Pero, cuando Ud. recibe la segunda oferta, ahora Ud. sabe que si elige la segunda opción, va a ganar UF 2.000. Si calculamos el “costo de oportunidad” de la primera alternativa, ahora que tenemos la segunda, vemos que con la primera podemos ganar UF 1.000, pero de no tomar la primera alternativa (pero si la segunda), ganaría UF 2.000. Al realizar la resta, vemos que la primera alternativa tiene un costo de oportunidad negativo de UF -1.000. Esto equivale a decir que si a sabiendas de la existencia de la segunda alternativa, Ud. igual elige la primera, Ud. va a “dejar de ganar” UF 1.000.

En economía, dejar de ganar dinero es lo mismo que perderlo. Si Ud. elige una opción con un costo de oportunidad negativo, dejó de percibir la ganancia o renta adicional que la mejor alternativa le ofrecía.
En el caso de las AFP, F&F o cualquier otra alternativa de rentabilidad variable, nadie puede asegurar cuanto va a ganar en un año más (si eso se pudiera saber, no estaríamos teniendo esta conversación).
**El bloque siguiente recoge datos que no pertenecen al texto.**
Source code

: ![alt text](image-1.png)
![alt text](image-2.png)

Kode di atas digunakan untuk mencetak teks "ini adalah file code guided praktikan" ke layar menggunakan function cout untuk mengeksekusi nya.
Pero si podemos analizar a “posteriori” las rentabilidades, ganancias y pérdida que ya han pasado, y ver cuál fue el costo de oportunidad de haber tomado cada alternativa.

Por ello, sin importar si dos alternativas rentan y dan ganancias reales y positivas, el hecho de haber tomado la alternativa que rentó menos, en un escenario donde ambas alternativas eran accesibles, permite explicar que en alguno de los dos casos se “perdió” dinero, o se terminó con menos dinero que si se hubiera tomado la alternativa que en la práctica resultó ser más rentable. Como en los antiguos concursos de Sábados Gigantes, si Ud. en vez de elegir la puerta que le premiaba con el auto 0 kilómetro, Ud. eligió el portafolio que le regalaba una cebolla, Ud. no diría “bueno, gane una cebolla”, sino que diría “perdí un auto”.

Este segundo principio es clave para determinar si el método de F&F, dado el momento en que ellos fueron avisando de cada cambio de Fondo A al Fondo E y viceversa, realmente fue mejor o peor que simplemente permanecer en el Fondo A (o el E) sin hacer cambios.